Problems to work on:
**a)** From the post on disease-prevention funding, quote everything from "I think this" down to "correlation is weak.".
**b)** List every dollar amount written as a figure in the post on disease-prevention funding.

I think this is missing the point – and I think in fact, his post could represent the beginning of a significant change to the landscape of medical funding – precisely because that correlation is weak.
In the western world we have been talking for decades about how ‘prevention is better than cure’ yet funding for disease prevention has always remained poor. It’s not sexy, it is often long term, and it is much harder to get people to donate money for it. Rich people donate money because relatives, or they themselves, are already ill. They are looking for a cure, or at least a legacy of helping people in the same situation.
The Health Commons project run by Science Commons has as its aim the reduction of the transactional costs involved in getting to a drug. If you can drop the cost of making a cure for a disease from $1B to $1M you have many orders of magnitude more people who can afford to just ‘buy a cure’ for a loved one, themselves, or to make themselves feel better. This vision, and what it does to global health, even if the success rates are relatively low, is immensely powerful. And it needn’t apply just to drugs, or to cures.
But Brin doesn’t want a cure necessarily. Actually that’s not true – I’m sure he does, his mother has Parkinson’s and his great aunt suffered from it as well. Anyone who has seen someone suffer from a degenerative disease would want a cure. But equally, he’s a smart guy and knows just how tough that will be, and how much money is already going into such things. But he can now look at his genetic profile now and look at which diseases he is predisposed to get. He can look at which of those he is really worried about. And then he can dig into his pocket and decide what the most efficient use of his $15B fortune is. Sure he will put millions into developing treatments, but the smart money will go on research into prevention or slowing onset. He has the time before any likely onset to allow programmes on prevention to run for 10-20 years before he will need to take a best guess on implementation.
And the point is that there will be a growing number of people having only the probabilities based on SNP data to work on making similar judgements about a range of diseases. And don’t believe that if we have full genome sequences those probabilities will get any better either. More precise yes. Better linked to phenotype? Not for a while yet. People who get these tests done don’t know exactly what they will get, but they have an idea, and they might have that idea up to 50 years in advance. Now consider what happens if the costs of developing methods to prevent or delay onset drops to the point that millionaires can make an impact. A thousand or maybe a miillion-fold more people with a deep interest in preventing the onset of specific diseases, an understanding of risk-based investment, and the money and the time to do something about it.
Preventative medicine just became the biggest growth area in medical research.
p.s. Attilla gets it – he’s just thinking regenerative rather than preventative – maybe they are the same thing in the end?

Data taken from a collection:
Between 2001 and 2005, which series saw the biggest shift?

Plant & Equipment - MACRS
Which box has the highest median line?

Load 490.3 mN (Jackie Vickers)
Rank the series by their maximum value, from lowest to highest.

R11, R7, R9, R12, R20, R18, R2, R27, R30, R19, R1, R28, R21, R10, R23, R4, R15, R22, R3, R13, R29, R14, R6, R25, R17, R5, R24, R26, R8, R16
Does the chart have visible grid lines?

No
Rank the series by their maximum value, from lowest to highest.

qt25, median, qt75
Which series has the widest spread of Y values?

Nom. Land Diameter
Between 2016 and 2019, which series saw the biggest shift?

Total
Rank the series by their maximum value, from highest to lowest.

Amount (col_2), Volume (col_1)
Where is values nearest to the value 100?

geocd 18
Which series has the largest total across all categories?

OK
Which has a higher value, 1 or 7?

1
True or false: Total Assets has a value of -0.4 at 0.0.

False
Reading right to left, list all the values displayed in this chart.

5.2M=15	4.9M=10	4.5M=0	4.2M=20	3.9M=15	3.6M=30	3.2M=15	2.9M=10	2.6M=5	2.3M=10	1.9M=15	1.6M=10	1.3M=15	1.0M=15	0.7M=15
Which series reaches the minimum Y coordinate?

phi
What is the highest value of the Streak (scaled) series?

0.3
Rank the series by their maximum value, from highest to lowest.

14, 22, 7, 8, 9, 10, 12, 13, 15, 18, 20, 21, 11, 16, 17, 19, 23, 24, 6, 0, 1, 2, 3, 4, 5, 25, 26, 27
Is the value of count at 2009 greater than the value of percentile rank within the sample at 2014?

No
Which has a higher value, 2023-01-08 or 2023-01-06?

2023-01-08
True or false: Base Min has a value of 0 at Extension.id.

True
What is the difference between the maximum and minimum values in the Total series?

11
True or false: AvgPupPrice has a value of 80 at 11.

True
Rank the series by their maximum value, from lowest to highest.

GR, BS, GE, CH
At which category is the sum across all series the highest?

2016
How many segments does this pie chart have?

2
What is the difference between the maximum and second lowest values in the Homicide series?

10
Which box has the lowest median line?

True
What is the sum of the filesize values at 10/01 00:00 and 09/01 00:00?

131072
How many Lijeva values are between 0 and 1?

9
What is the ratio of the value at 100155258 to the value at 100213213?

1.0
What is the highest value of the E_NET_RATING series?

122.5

Solutions per task:
**a)**
I think this is missing the point – and I think in fact, his post could represent the beginning of a significant change to the landscape of medical funding – precisely because that correlation is weak.

**b)** $1B, $1M, $15B